CVE-2025-26963
Published: 25 February 2025
Summary
CVE-2025-26963 is a medium-severity CSRF (CWE-352) vulnerability in Flowdee Clickwhale. Its CVSS base score is 5.4 (Medium).
Operationally, exploitation aligns with the MITRE ATT&CK technique Exploit Public-Facing Application (T1190); ranked at the 26.5th percentile by exploit likelihood (below the median); it is not currently listed in the CISA KEV catalog.
The strongest mitigations our analysis identified are NIST 800-53 SC-23 (Session Authenticity) and SI-10 (Information Input Validation).
Threat & Defense at a Glance
Threat & Defense Details
Mitigating Controls (NIST 800-53 r5)AI
SC-23 requires mechanisms to protect communications session authenticity, directly preventing CSRF attacks like CVE-2025-26963 by employing anti-CSRF tokens or equivalent.
SI-10 mandates validation of information inputs, including CSRF tokens, to block forged requests that exploit the lack of token validation in ClickWhale.
SI-2 ensures timely identification, reporting, and correction of the specific CSRF flaw in ClickWhale versions through n/a to <=2.4.3.
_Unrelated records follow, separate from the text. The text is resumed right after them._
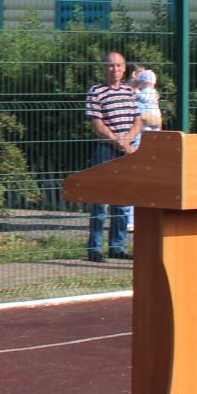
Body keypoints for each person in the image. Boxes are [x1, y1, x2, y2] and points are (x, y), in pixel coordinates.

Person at [84, 52, 140, 261]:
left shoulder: (129, 91)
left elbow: (138, 121)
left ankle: (117, 246)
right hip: (106, 150)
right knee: (100, 201)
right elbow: (97, 125)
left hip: (127, 150)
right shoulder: (95, 91)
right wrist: (117, 141)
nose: (115, 70)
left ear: (124, 69)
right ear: (104, 68)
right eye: (110, 66)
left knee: (124, 201)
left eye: (118, 66)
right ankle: (95, 248)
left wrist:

MITRE ATT&CK Enterprise TechniquesAI
Why these techniques?
CSRF vuln in public-facing WordPress plugin enables exploitation via malicious links/websites requiring user interaction to perform unauthorized settings changes.
NVD Description
Cross-Site Request Forgery (CSRF) vulnerability in ClickWhale ClickWhale clickwhale allows Cross Site Request Forgery.This issue affects ClickWhale: from n/a through <= 2.4.3.
Deeper analysisAI
CVE-2025-26963 is a Cross-Site Request Forgery (CSRF) vulnerability, mapped to CWE-352, in the ClickWhale WordPress plugin. It affects all versions of ClickWhale from n/a through 2.4.3. Published on 2025-02-25, the vulnerability enables CSRF attacks against the plugin without proper token validation.
The vulnerability has a CVSS v3.1 base score of 5.4 (AV:N/AC:L/PR:N/UI:R/S:U/C:N/I:L/A:L), indicating network accessibility, low attack complexity, no required privileges, and user interaction (such as clicking a malicious link). An attacker can exploit it by tricking an authenticated user, typically an administrator, into submitting a forged request via a malicious website, resulting in low-impact integrity and availability violations, such as unauthorized settings changes.
The Patchstack advisory at https://patchstack.com/database/Wordpress/Plugin/clickwhale/vulnerability/wordpress-clickwhale-plugin-2-4-3-cross-site-request-forgery-csrf-to-settings-change-vulnerability?_s_id=cve details the issue as a CSRF vulnerability in ClickWhale 2.4.3 that enables settings changes. Security practitioners should consult the advisory for patch availability and mitigation guidance.